Model-specific termination policies:
- GPT-5.4: Surrenders (77.3% of failures) despite solvability.
- DeepSeek-V4-Flash, Llama-3.3-70B-Instruct: Commit wrong tool values (58.8% and 81.7% respectively).
- Gemini-3.5-Flash: Search exhaustion (90.8% of failures) – keeps searching without progress.

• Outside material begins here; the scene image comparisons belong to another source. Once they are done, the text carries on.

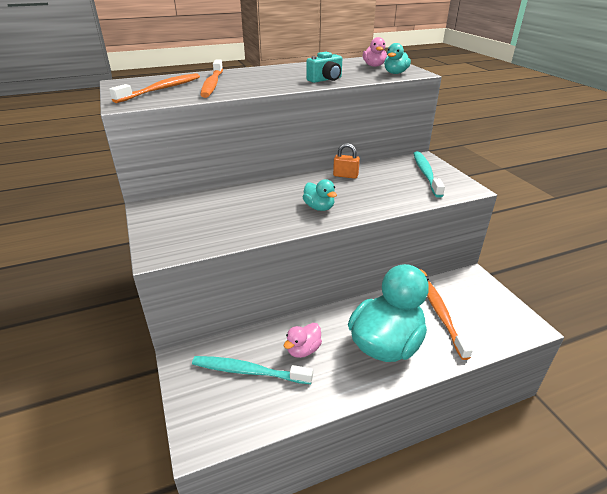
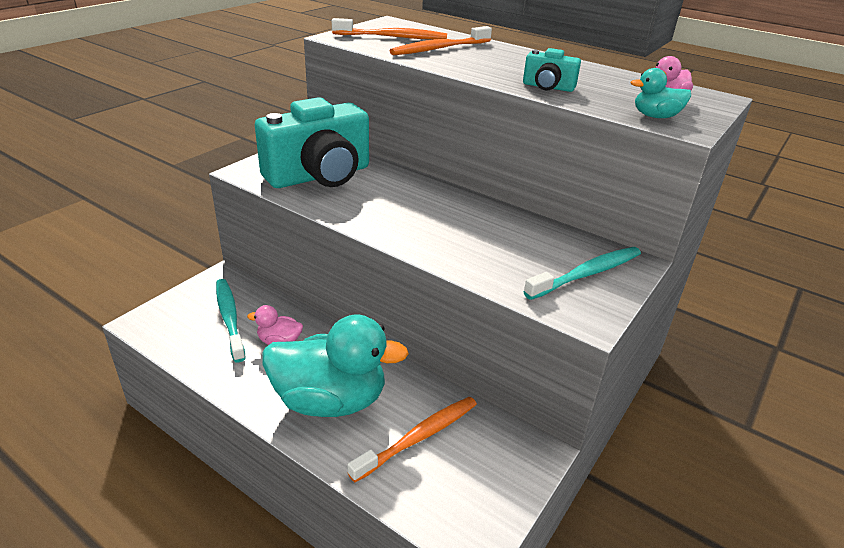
camera: 55 degrees right, 0 degrees up
(213, 219) = (319, 176): none -> turquoise camera
(319, 207) = (402, 221): turquoise duck -> none
(345, 175) = (499, 217): orange padlock -> none

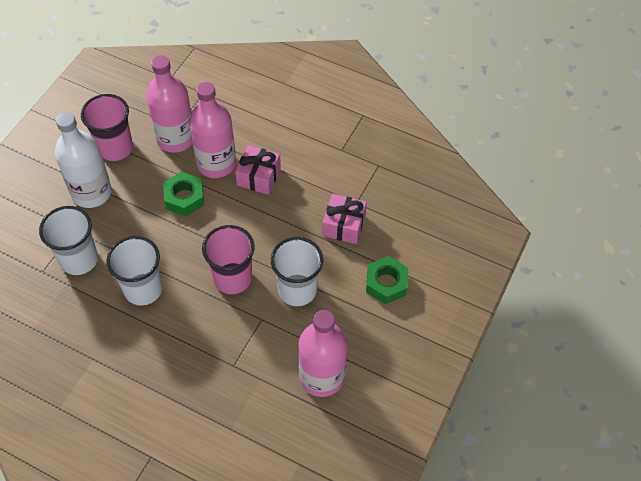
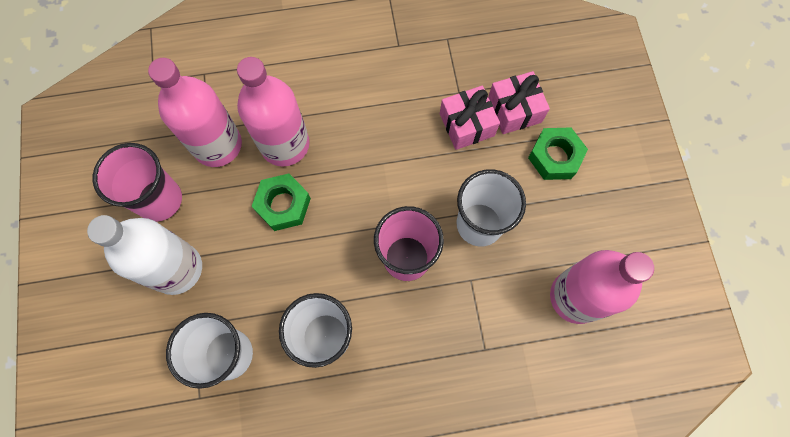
camera: 35 degrees left, 15 degrees up
(258, 177) = (340, 129): pink gift -> pink gift (514, 110)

Theoretical and Practical Implications

Theoretical Significance

Confirms that adaptive planning under partial observability is a distinct challenge from tool selection or task decomposition alone. The concept of bi-directional anticipation (forward from known evidence, backward from desired outcome) is formalized and empirically shown to be necessary.
Highlights a hierarchical failure model: (1) solution-path execution weakness → (2) amplified by corrupted tools → (3) manifested through model-specific termination biases.

Practical Implications

LLM agents deployed in real-world tool ecosystems (e.g., enterprise MCP servers, web APIs) will face exactly the conditions in PlanBench-XL: partial visibility, unreliable retrieval, and silent tool failures.
Silent failures are especially dangerous – agents need mechanisms to detect and recover from superficially plausible but wrong tool outputs.
Test-time compute scaling is insufficient – deeper architectural changes (e.g., dedicated planning modules, uncertainty-aware re-selection) are needed.
The benchmark can serve as an RL playground for training agents that actively explore, detect unreliability, and re-plan.

Conclusion

PlanBench-XL introduces a scalable, interactive benchmark for evaluating long-horizon adaptive planning in massive, retrieval-mediated tool ecosystems. Through 327 retail tasks over 1,665 tools with bi-directional exploration and retrieval-time blocking, the benchmark reveals that current LLM agents remain brittle:

Even frontier models struggle with reliable tool discovery and exploitation.
Silent failures disrupt planning more than explicit errors or misleading tools.
Longer recovery paths amplify failure rates, and extra interaction brings only marginal gains.
The dominant failure mode is trajectory drift: agents make partial progress, then diverge and rarely recover.

Future directions (Appendix F.3) include extending to multiple domains, integrating more realistic dynamic failures, and using PlanBench-XL as a training environment for robust agentic planning.